------ RECORDS TO USE

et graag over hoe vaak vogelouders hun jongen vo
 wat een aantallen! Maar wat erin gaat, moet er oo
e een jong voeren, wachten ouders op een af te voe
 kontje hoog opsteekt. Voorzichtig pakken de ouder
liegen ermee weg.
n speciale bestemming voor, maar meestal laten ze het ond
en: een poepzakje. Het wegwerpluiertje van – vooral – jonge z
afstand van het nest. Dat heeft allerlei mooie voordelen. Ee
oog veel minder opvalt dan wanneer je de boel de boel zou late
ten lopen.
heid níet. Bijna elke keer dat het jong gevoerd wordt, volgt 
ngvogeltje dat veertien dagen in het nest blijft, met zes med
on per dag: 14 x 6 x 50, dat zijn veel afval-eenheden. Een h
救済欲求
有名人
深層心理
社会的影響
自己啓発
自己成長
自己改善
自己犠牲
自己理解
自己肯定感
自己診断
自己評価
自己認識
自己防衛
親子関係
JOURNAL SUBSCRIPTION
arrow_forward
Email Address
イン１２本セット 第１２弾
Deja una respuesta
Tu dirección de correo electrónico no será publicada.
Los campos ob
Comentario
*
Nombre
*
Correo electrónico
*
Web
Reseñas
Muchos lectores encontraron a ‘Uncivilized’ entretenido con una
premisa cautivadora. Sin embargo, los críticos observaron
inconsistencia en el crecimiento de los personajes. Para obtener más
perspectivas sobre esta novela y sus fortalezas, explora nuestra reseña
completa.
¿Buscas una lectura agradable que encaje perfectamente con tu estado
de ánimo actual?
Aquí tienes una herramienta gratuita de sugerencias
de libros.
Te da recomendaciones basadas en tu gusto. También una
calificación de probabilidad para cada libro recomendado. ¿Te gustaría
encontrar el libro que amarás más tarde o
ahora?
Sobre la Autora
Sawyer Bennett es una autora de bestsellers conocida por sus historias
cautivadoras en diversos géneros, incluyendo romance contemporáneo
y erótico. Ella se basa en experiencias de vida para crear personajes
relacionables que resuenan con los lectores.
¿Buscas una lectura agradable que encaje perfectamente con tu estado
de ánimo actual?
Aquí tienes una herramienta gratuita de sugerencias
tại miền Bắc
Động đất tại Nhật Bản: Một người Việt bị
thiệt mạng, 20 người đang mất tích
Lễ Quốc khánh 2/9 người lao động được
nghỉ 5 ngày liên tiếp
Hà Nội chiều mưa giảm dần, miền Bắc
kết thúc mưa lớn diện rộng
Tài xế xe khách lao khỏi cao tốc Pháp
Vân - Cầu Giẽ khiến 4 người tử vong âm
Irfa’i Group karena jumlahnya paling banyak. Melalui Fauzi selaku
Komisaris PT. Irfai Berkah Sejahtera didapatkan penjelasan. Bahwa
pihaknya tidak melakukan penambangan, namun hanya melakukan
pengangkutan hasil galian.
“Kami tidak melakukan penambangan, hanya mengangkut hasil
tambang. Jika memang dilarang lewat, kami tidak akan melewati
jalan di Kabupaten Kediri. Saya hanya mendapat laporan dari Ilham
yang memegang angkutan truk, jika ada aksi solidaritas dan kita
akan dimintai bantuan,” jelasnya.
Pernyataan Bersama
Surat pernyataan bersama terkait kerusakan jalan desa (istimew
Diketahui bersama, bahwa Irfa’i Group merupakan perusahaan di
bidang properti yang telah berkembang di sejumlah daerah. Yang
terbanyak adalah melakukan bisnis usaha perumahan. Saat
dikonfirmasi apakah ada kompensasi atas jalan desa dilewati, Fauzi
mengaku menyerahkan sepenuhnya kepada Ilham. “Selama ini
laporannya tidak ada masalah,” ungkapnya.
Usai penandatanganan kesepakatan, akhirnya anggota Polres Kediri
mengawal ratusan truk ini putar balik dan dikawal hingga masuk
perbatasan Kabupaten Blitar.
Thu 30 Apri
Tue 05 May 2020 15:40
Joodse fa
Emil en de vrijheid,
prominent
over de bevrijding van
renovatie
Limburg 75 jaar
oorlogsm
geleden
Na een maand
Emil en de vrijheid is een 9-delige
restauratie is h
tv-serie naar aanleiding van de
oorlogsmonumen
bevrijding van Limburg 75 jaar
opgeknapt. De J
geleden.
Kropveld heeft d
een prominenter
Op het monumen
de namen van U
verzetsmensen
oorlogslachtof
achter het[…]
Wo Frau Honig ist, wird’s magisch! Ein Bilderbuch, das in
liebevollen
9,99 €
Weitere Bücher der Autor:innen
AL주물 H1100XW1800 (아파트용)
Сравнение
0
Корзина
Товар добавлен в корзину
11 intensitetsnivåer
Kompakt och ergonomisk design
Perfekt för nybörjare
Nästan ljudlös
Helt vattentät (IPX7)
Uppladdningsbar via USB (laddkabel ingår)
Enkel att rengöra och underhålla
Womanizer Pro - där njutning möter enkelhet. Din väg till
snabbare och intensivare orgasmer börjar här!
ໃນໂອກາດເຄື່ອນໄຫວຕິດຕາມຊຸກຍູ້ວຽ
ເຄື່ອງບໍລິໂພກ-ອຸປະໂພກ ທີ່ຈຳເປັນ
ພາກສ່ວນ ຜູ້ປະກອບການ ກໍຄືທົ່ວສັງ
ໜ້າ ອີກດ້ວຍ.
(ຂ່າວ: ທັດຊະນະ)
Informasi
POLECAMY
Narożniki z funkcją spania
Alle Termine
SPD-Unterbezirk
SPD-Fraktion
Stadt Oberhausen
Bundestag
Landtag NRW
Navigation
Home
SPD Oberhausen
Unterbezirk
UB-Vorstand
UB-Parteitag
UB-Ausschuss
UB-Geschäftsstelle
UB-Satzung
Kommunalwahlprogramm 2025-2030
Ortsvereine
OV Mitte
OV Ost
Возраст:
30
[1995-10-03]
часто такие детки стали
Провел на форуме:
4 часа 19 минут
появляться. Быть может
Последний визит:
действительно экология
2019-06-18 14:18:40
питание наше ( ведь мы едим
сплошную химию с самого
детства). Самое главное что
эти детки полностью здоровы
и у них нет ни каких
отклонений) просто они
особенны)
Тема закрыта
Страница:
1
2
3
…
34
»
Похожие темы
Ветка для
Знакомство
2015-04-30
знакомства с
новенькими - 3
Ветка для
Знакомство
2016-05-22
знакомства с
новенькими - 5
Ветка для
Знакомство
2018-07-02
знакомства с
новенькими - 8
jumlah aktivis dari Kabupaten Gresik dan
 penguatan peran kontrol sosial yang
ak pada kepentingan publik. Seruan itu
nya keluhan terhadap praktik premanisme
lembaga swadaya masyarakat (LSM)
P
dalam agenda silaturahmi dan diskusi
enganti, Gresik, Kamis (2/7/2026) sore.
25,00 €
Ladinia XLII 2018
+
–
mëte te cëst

------------

=== TASK DIRECTIONS ===
Pick out each line of the records in which the string "nest" appears, and copy those lines.

=== OUTPUT ===
afstand van het nest. Dat heeft allerlei mooie voordelen. Ee
ngvogeltje dat veertien dagen in het nest blijft, met zes med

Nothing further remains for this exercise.